Exim is a popular, globally used mail transfer agent. This is not the first time Russian hackers have tried to exploit vulnerabilities in the system.
According to the report, the group has been abusing Exim mail servers that are not protected. They are planting backdoor on such servers since August 2019. The hacked servers provide the base for initial infection on targeted systems. Then the hackers move on to other parts of the victim’s network.
A shell script gets executed on the infected system via a hacker’s controlled domain, which is capable to execute various functions:
- Add privileged users,
- Update SSH configurations to allow remote access,
- Disable security settings on the network and
- Execute additional scripts to enable follow-on exploitation.
The NSA said that both government and private organizations are under threat and they should immediately update their Exim servers to version 4.93.
Long history of Sandworm
Sandworm is active since the mid-2000s and conducted various attack campaigns:
- They are behind the BlackEnergy malware that caused power blackouts in Ukrain in December 2015 and December 2016.
- Experts believe that this group also developed NotPetya ransomware that has caused victims billions of US dollars across the world.
- Back in June 2019, CVE-2019-10149 vulnerability was discovered by the researchers and they called it the “Return of the WIZard.” After two weeks of its discovery, Microsoft warned Azure customers that an Exim self-spreading worm is capable of exploiting this vulnerability and can gain control over the servers that are functioning on infrastructure provided by Azure.
Sandworm Attack On Exim Mail Servers Made Systems vulnerable
In a recent survey, it was found that only half of all Exim servers are using 4.93 or later version. That means a large number of Exim servers are still at risk. Many server administrators patched the servers and removed backdoor threat after NSA issued the alert.
Eventually, this will stop the Sandworm hackers from taking control of many Exim servers in the future.
Finally, the advisory draw attention towards the cyber-espionage activities of Russia. In late 2018, the Five Eyes countries started to release information about the cyber-attacks executed by Russia. They have also highlighted the malicious activities of Iran, China and North Korea.
What should you do To avoid Sandworm Attacks On Exim Email Servers?
If you are running an Exim mail server, make sure you update it to version 4.93 or later.

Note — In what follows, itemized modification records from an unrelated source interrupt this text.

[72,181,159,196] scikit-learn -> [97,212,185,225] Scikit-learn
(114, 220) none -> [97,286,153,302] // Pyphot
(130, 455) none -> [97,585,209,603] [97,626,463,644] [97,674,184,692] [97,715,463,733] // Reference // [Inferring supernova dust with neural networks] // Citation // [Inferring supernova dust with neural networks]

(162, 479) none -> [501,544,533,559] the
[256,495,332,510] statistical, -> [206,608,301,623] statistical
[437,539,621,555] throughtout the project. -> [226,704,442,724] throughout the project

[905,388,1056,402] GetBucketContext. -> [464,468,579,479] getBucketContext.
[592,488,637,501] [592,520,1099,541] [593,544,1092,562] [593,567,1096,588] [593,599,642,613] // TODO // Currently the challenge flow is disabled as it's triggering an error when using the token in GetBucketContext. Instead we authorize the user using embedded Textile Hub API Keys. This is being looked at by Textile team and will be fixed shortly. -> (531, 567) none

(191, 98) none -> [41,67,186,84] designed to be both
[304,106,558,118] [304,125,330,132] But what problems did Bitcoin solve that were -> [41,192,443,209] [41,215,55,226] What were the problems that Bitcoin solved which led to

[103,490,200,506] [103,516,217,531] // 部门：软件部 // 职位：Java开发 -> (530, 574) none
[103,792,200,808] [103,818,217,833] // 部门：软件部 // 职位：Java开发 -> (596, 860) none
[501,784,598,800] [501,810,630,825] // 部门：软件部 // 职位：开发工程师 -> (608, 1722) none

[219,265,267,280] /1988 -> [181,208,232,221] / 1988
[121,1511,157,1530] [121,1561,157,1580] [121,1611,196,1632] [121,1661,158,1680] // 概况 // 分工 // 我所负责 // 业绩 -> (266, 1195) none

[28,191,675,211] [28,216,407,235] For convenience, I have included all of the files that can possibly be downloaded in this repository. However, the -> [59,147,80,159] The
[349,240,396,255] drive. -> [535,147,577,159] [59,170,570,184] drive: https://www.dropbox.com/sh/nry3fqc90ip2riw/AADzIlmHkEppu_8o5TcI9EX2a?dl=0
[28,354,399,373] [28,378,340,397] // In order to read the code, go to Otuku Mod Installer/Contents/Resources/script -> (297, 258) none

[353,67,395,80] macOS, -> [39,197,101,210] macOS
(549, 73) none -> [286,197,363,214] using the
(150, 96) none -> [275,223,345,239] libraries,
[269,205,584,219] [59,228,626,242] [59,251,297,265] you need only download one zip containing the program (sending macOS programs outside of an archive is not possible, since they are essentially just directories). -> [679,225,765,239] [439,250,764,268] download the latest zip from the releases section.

- Check your server for any backdoor threats. Once your server is clean, make sure all the security protocols are in place.
- If your server or computer is infected, make sure to change all the passwords associated with email IDs, etc. If you are an organization, inform the employees about it and immediately change the passwords.
- Activate multi-factor-authentication wherever possible.
- Keep an eye on the server logs and if you notice any unauthorized activity, inform the administrators or tech team immediately. So that they can secure the servers.